Kota

胸騒ぎの恋人のKotaのレビュー・感想・評価

胸騒ぎの恋人(2010年製作の映画)
4.0
”唯一の真実は、愛の衝動だけ。”

タバコの煙。ストロボの光。マシュマロの雨。虚な赤、緑、黄、青、あぁ胸騒ぎが止まらない。同性愛者のフランシスと、彼の親友マリーが、ニコラという美しすぎる青年に恋をした。グザヴィエ・ドランの中でもかなり好きな今作を5年ぶりに再鑑賞。

二人が恋に落ちるまで、好きが止まらなくなるまで、そした恋が終わるまでが三章立てになっており、間には第三者が各々の恋愛観を語るシーンが挟まれる。この映画では直接的に二人がニコラを好きな事が最後の章までセリフに出てこない。けれどもありえない程のクローズアップと、ニコラを必ず真ん中にして揺れるように撮られるパンショットや引きのロングショット、そこに写る“無表情”や“苦笑い”が全てを物語る。

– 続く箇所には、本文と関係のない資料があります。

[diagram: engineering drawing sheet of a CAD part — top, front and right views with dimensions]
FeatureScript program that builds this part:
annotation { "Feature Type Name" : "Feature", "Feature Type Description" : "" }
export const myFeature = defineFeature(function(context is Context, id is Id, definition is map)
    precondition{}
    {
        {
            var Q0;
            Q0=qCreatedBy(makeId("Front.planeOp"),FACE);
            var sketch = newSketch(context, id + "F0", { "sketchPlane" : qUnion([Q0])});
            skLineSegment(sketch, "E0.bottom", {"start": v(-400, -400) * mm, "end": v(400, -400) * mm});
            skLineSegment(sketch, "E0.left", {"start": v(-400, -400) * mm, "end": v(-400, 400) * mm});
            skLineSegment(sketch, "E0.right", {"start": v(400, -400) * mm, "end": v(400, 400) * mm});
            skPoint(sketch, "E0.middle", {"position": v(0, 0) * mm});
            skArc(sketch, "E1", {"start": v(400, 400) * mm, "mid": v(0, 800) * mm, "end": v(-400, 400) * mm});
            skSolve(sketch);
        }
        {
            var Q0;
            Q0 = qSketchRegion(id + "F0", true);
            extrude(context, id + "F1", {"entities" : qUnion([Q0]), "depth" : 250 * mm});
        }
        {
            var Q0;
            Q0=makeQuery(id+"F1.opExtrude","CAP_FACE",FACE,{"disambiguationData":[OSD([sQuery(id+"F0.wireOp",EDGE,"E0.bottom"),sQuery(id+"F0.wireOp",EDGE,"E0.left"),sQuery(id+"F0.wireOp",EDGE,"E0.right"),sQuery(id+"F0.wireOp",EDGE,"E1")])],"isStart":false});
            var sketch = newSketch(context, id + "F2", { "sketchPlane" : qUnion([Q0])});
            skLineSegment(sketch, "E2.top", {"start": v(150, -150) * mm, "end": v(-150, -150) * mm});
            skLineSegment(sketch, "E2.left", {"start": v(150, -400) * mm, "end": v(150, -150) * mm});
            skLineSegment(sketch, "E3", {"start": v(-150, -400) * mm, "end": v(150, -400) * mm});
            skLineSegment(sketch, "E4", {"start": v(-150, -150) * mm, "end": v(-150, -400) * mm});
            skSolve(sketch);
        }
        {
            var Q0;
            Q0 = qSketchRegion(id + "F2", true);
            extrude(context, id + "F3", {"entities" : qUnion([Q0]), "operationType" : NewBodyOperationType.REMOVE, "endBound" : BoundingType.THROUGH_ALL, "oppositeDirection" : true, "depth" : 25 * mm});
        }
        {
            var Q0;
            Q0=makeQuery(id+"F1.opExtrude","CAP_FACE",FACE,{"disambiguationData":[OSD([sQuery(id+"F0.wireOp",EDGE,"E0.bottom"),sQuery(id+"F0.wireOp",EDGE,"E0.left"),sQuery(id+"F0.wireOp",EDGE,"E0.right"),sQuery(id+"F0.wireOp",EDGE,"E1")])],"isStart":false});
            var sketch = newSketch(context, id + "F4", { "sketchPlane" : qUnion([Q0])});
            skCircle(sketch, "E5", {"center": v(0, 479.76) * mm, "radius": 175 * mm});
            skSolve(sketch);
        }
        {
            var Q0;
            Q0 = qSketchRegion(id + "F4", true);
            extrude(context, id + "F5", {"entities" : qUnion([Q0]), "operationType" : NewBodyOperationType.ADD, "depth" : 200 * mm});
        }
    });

当時20歳のグザヴィエ・ドランも、マリー役のモニア・ショクリも素晴らしい演技なんだけど、これはなんといってもニコラ役を演じたニールス・ジュネデールの一人勝ち。ルックスへの自意識の高さと、それを妖艶に利用して人を狂わせる能力、その全てを持ってしても尚溢れ出る魅力。最早、男女の壁など関係ないかのように見ている観客ですら恋に落とす程。(ドランの映画はほとんどそうだけど)同性愛者であるという事がその人間のたった一要素と言わんばかりに大きな障害なく異性愛者と同等に扱われる所も良い。

誰しも恋に落ちた時に感じる悦びと苦悩。自分の事ではないと分かっていても、繊細な感情表現と美しいカメラワークに心がズキズキする。